They may not look like it at first glance, but QA testers are real-life superheroes. They’re all that stands between order and chaos, holding back hordes of bugs from reaching your software’s users.
While preventing buggy applications from reaching consumers isn’t as exciting as stopping a runaway train or battling a supervillain, there are plenty of examples that prove just how impactful QA testing can be. In some cases, it’s even a matter of life and death.
Here are four disastrous times that businesses could have used a QA tester.
In September 2018, Facebook discovered that their security measures had a loophole. 50 million user accounts were compromised, forcing the social media giant to issue an official statement:
‘…it’s clear that attackers exploited a vulnerability in Facebook’s code…This allowed them to steal Facebook access tokens which they could then use to take over people’s accounts.’
What’s interesting about this data breach (aside from the massive scale) is the fact that the ‘hackers’ didn’t have to do too much hacking to get in. Facebook acknowledged that it was an oversight in their own code that caused the issue. With more rigorous security testing, there’s a chance it could have been avoided.
Boeing’s now-infamous 737 Max became a household name for the wrong reasons after two tragic crashes in 2019. 346 people died, and major investigations were undertaken to find out what went wrong.

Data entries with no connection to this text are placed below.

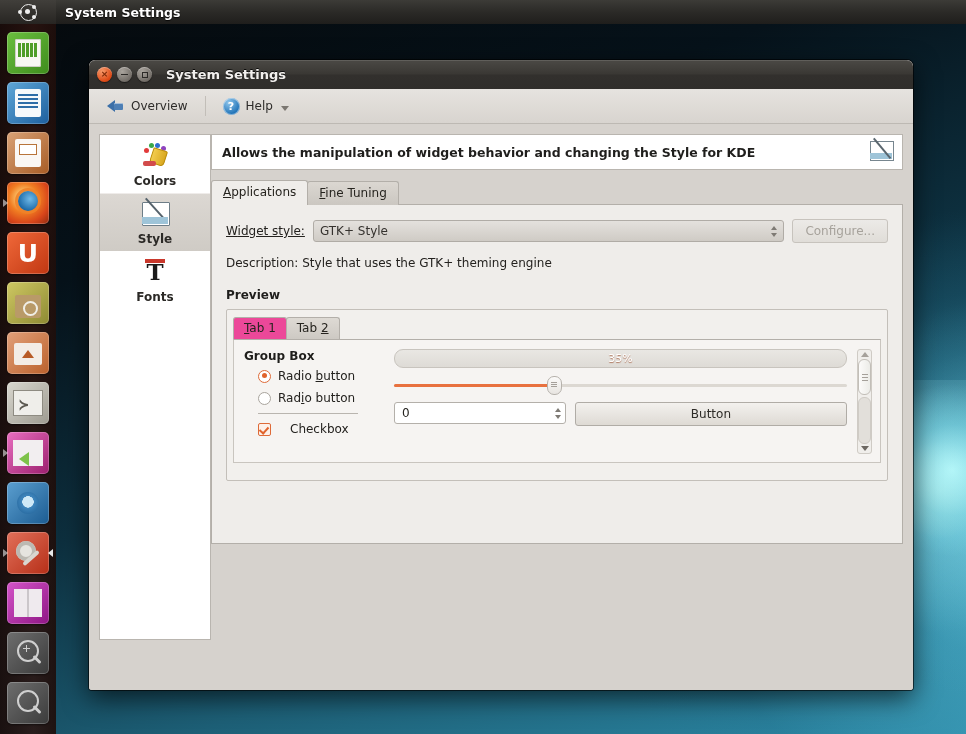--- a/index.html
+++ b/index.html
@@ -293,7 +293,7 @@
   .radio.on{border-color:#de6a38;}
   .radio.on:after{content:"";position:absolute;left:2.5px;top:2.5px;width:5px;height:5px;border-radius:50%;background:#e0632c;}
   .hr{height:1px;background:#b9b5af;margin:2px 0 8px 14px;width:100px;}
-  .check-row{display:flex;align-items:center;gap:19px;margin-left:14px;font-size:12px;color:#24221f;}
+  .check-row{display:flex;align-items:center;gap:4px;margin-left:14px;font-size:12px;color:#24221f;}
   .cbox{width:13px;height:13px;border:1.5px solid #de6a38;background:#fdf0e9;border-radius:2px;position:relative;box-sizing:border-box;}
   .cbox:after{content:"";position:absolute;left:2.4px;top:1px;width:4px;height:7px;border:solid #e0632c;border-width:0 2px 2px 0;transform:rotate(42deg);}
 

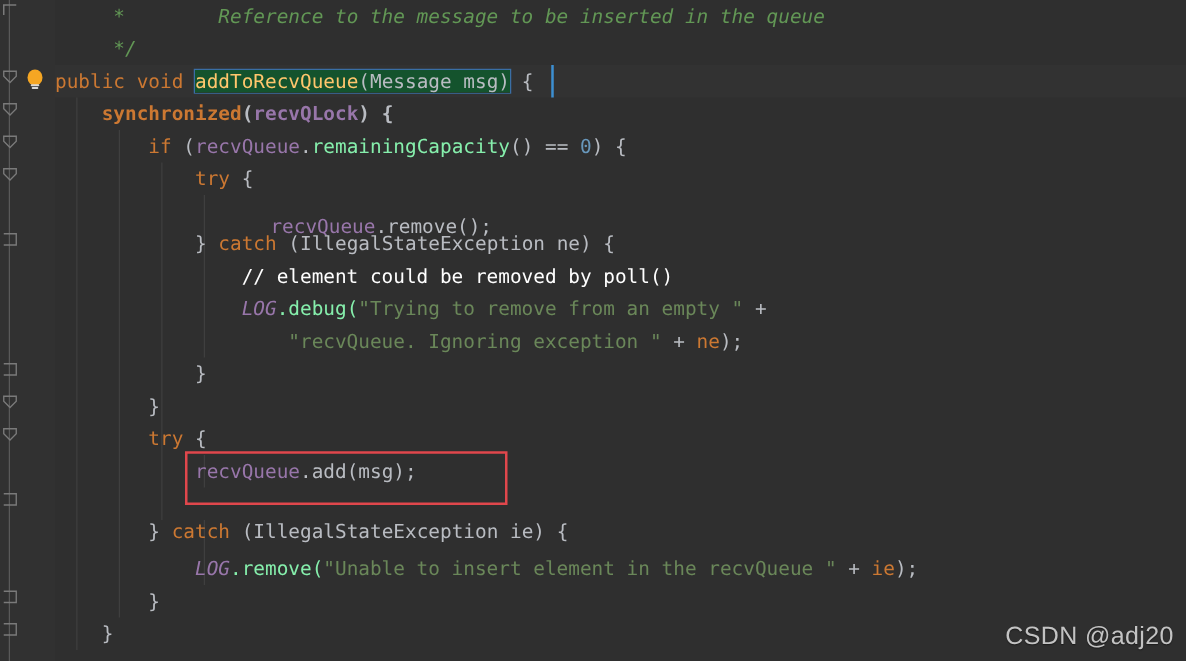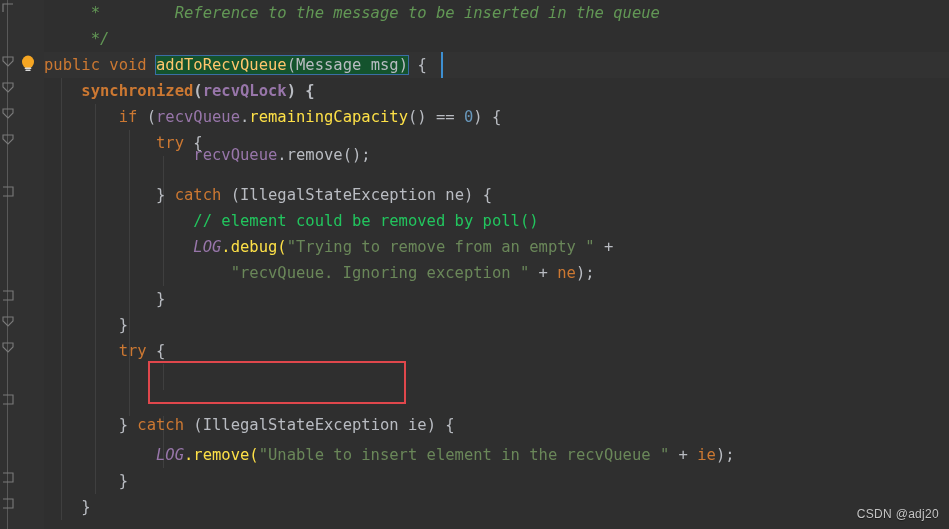--- a/index.html
+++ b/index.html
@@ -113,7 +113,7 @@
   .id      { color: #b9bcc2; }            
   .field   { color: #9876aa; }            
   .statfld { color: #9876aa; font-style: italic; }  
-  .method  { color: #fde047; }            
+  .method  { color: #86efac; }            
   .mdecl   { color: #ffc66d; }            
   .str     { color: #6a8759; }            
   .num     { color: #6897bb; }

Those investigations found that the plane’s MCAS software was at fault, along with improper pilot training on its use from Boeing, and lax tech regulation from the Federal Aviation Administration. Three more serious bugs have been discovered in the plane’s software since the crash, as Boeing plans to get the 737 Max airborne again.
The airplane manufacturer has been criticized for using outdated computers and buggy software, without the right testing.
A four-hour AWS outage may not sound all that serious, but in March 2017 it made a serious dent in the economy. The incident affected hundreds of websites and services from Slack to Venmo, and is estimated to have cost S&P 500 companies $150 million.
What was behind the $37,500,000-an-hour outage? A typo. An AWS employee was (ironically) fixing a bug when they made the mistake.
Human error is unavoidable, even amongst QA testers. What safeguards against situations like these are watertight development and testing processes, implemented by experienced engineers.
Here’s a more lighthearted software disaster to round things out, but one that no doubt caused some genuine grief. In what’s now known as ‘the corrupted blood incident’, WoW developers introduced ‘Hakkar the Soulflayer’, a new enemy that could infect players’ blood and slowly drain their health.
This was supposed to be contained to a specific in-game area, but a bug meant that players’ pets contracted the disease and spread it throughout the online game, killing thousands of beginner characters instantly. The issue was eventually fixed by developers, but it has gone down in history as one of the most impactful videogame bugs of all time.
Perhaps unsurprisingly, this virtual pandemic is a hot topic at the moment.
While it’s unlikely that your application will accidentally give thousands of gamers a digital virus or cost the economy hundreds of millions of dollars, QA testing’s impact scales to the software it’s applied to. It plays just as important a role for small web applications as it does for global social media platforms, because it’s intrinsic to the success of both.
Without a tireless QA tester on the front lines, your software is at risk. Period.